Methods: We conducted a nested case-control study of 88 patients experiencing CA on the wards of a university hospital between November 2008 and January 2011, matched 1:4 to 352 control subjects residing on the same ward at the same time as the case CA. Vital signs and Modified Early Warning Scores (MEWS) were compared on admission and during the 48 h preceding CA.

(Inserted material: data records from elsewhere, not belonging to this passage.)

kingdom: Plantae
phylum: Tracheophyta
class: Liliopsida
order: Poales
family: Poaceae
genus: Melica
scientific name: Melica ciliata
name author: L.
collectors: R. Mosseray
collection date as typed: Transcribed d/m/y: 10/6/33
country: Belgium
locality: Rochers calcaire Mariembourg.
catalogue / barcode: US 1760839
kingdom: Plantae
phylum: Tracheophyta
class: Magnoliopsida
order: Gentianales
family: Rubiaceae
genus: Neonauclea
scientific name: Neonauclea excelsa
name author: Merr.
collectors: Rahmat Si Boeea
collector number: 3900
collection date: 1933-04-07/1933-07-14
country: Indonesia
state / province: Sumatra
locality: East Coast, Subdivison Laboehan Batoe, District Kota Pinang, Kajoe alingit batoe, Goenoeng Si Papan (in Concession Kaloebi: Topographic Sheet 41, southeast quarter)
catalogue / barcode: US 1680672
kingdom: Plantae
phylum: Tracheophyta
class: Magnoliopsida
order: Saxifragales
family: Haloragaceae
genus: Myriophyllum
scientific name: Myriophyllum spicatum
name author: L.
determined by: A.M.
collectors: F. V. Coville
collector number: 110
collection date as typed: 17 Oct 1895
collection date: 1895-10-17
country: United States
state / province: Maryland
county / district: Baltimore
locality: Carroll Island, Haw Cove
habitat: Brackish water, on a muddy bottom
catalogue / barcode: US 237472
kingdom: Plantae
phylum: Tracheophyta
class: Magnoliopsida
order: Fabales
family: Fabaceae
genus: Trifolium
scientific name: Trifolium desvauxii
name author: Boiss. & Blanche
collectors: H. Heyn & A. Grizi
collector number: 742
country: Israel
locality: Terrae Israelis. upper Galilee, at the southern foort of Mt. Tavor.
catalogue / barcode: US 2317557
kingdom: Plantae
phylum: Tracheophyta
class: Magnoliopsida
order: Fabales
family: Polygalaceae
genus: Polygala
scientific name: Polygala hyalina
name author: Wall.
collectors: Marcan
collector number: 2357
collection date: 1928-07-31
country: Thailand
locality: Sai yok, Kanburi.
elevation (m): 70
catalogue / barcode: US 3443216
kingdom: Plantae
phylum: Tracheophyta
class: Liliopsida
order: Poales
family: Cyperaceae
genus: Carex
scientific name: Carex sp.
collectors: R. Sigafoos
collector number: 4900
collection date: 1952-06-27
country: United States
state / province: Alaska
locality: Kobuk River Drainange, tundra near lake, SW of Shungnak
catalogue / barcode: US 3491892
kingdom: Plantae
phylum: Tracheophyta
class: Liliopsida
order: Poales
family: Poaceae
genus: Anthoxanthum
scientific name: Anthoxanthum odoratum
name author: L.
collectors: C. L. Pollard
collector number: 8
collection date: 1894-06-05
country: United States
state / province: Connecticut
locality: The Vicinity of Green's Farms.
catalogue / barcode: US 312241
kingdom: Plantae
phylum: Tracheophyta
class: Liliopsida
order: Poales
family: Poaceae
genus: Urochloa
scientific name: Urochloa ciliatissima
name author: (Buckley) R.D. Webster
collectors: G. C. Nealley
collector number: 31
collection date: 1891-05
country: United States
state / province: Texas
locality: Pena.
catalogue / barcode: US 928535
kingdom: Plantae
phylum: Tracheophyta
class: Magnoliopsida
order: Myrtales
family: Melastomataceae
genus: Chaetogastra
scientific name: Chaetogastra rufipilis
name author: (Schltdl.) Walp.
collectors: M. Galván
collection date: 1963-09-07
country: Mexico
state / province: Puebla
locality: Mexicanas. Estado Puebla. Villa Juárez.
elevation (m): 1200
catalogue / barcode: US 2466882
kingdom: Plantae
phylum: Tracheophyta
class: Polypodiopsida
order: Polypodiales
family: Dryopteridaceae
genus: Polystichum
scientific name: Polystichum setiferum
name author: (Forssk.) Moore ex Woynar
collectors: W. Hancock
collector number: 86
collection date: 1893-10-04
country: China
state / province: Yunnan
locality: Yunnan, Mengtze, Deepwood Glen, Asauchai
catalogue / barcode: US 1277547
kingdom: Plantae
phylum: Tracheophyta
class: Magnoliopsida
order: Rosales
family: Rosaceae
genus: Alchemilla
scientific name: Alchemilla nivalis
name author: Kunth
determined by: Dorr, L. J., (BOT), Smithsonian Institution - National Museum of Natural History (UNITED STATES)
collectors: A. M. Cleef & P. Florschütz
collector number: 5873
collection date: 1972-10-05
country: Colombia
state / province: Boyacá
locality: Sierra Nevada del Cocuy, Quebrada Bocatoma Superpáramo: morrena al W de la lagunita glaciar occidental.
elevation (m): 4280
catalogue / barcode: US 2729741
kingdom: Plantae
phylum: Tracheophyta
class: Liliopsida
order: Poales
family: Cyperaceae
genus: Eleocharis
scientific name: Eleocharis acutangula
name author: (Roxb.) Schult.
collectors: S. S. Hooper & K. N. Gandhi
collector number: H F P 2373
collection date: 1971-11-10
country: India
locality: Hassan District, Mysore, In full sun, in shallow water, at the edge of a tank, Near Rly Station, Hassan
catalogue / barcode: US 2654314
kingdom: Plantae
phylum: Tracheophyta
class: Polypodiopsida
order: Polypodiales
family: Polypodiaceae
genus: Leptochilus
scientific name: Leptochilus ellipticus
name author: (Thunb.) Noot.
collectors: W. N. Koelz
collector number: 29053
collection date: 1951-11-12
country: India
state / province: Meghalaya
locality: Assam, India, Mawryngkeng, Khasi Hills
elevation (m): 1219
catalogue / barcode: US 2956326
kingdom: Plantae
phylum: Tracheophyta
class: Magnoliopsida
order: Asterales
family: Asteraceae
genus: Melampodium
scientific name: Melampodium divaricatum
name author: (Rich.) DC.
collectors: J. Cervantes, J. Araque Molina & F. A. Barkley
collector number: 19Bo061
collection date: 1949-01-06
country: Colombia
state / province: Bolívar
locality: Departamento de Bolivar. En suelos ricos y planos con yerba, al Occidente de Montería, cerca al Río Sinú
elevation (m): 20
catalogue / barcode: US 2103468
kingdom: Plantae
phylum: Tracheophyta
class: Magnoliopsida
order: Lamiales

Results: Case patients were older (64 ± 16 years vs 58 ± 18 years; P = .002) and more likely to have had a prior ICU admission than control subjects (41% vs 24%; P = .001), but had similar admission MEWS (2.2 ± 1.3 vs 2.0 ± 1.3; P = .28). In the 48 h preceding CA, maximum MEWS was the best predictor (area under the receiver operating characteristic curve [AUC] 0.77; 95% CI, 0.71-0.82), followed by maximum respiratory rate (AUC 0.72; 95% CI, 0.65-0.78), maximum heart rate (AUC 0.68; 95% CI, 0.61-0.74), maximum pulse pressure index (AUC 0.61; 95% CI, 0.54-0.68), and minimum diastolic BP (AUC 0.60; 95% CI, 0.53-0.67). By 48 h prior to CA, the MEWS was higher in cases (P = .005), with increasing disparity leading up to the event.

Conclusions: The MEWS was significantly different between patients experiencing CA and control patients by 48 h prior to the event, but includes poor predictors of CA such as temperature and omits significant predictors such as diastolic BP and pulse pressure index.